PROVIDED TEXT:
┌──

In a ANSI/RESNA WC-19 wheelchair, the lap belt is anchored to the wheelchair itself. Note: it's very important to know if your lap belt is a crash tested safety belt. A positioning belt may look like a car safety belt but will come loose in a car crash. The shoulder belt attaches to the lap belt with a standard pin interface. Note: It's important to realize that the occupant restraint forces will therefore be largely carried by the wheelchair restraint system. Electric wheelchair docking stations are not rated to carry this additional load. You must use a occupant restraint system that anchors to the vehicle in combination with the electric wheelchair docking station.
Usually the passenger is restrained in the cargo area of the van but sometimes the right front passenger seat is removed to allow the passenger to ride up front.
Wheelchairs are normally secured by 4 point manual strap system. Although an electric wheelchair docking station can be used, it might be difficult to maneuver the wheelchair into especially in a passenger only designed minivan such as a Braun CompanionVan® with limited space.
A 3 point restraint system is used. The type of system will depend in part on the wheelchair, whether it is WC-19 compliant, and whether the armrests will interfere with the use of the OEM combination lap and shoulder belt.

└──

RECORD EXTRACTS:
┌──

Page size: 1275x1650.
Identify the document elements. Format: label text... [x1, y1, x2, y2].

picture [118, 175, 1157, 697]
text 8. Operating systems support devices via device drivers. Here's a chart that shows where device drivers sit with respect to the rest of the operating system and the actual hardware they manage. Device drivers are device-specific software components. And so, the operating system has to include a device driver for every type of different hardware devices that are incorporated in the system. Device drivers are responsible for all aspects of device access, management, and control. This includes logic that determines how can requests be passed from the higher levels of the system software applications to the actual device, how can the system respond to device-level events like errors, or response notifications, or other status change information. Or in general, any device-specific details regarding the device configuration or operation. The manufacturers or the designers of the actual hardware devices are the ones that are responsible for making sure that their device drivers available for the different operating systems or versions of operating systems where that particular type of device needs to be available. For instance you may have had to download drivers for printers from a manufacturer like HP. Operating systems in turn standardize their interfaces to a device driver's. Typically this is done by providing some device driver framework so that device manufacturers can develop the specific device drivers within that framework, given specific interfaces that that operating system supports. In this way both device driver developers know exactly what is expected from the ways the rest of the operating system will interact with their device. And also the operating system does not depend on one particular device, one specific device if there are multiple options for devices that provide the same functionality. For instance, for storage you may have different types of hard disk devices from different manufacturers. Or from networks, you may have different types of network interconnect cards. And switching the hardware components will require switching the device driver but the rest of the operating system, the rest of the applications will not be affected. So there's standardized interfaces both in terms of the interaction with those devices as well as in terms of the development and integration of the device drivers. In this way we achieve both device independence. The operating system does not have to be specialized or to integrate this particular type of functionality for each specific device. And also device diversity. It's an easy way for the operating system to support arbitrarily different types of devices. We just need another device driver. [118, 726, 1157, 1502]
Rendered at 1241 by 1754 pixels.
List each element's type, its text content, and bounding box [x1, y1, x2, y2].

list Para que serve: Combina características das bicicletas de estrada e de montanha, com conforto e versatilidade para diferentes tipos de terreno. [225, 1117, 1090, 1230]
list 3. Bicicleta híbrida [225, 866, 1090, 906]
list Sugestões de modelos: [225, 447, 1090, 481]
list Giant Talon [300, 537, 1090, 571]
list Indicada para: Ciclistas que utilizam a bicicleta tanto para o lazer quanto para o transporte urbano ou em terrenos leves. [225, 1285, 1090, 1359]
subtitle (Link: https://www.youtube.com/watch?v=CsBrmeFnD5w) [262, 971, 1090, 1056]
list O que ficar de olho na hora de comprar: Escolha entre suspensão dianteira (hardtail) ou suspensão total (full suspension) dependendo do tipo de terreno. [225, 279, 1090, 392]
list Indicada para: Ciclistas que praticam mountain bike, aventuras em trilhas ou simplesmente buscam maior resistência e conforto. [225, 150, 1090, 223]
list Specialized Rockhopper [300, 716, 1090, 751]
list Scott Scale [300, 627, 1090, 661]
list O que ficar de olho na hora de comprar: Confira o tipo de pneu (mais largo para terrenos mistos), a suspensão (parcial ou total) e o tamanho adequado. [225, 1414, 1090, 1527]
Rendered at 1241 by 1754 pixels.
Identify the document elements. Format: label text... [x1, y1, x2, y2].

└──

EXERCISE DIRECTIONS: Reproduce the text on wheelchair and passenger restraints in vans in full, word for word.

FINISHED ANSWER:
In a ANSI/RESNA WC-19 wheelchair, the lap belt is anchored to the wheelchair itself. Note: it's very important to know if your lap belt is a crash tested safety belt. A positioning belt may look like a car safety belt but will come loose in a car crash. The shoulder belt attaches to the lap belt with a standard pin interface. Note: It's important to realize that the occupant restraint forces will therefore be largely carried by the wheelchair restraint system. Electric wheelchair docking stations are not rated to carry this additional load. You must use a occupant restraint system that anchors to the vehicle in combination with the electric wheelchair docking station.
Usually the passenger is restrained in the cargo area of the van but sometimes the right front passenger seat is removed to allow the passenger to ride up front.
Wheelchairs are normally secured by 4 point manual strap system. Although an electric wheelchair docking station can be used, it might be difficult to maneuver the wheelchair into especially in a passenger only designed minivan such as a Braun CompanionVan® with limited space.
A 3 point restraint system is used. The type of system will depend in part on the wheelchair, whether it is WC-19 compliant, and whether the armrests will interfere with the use of the OEM combination lap and shoulder belt.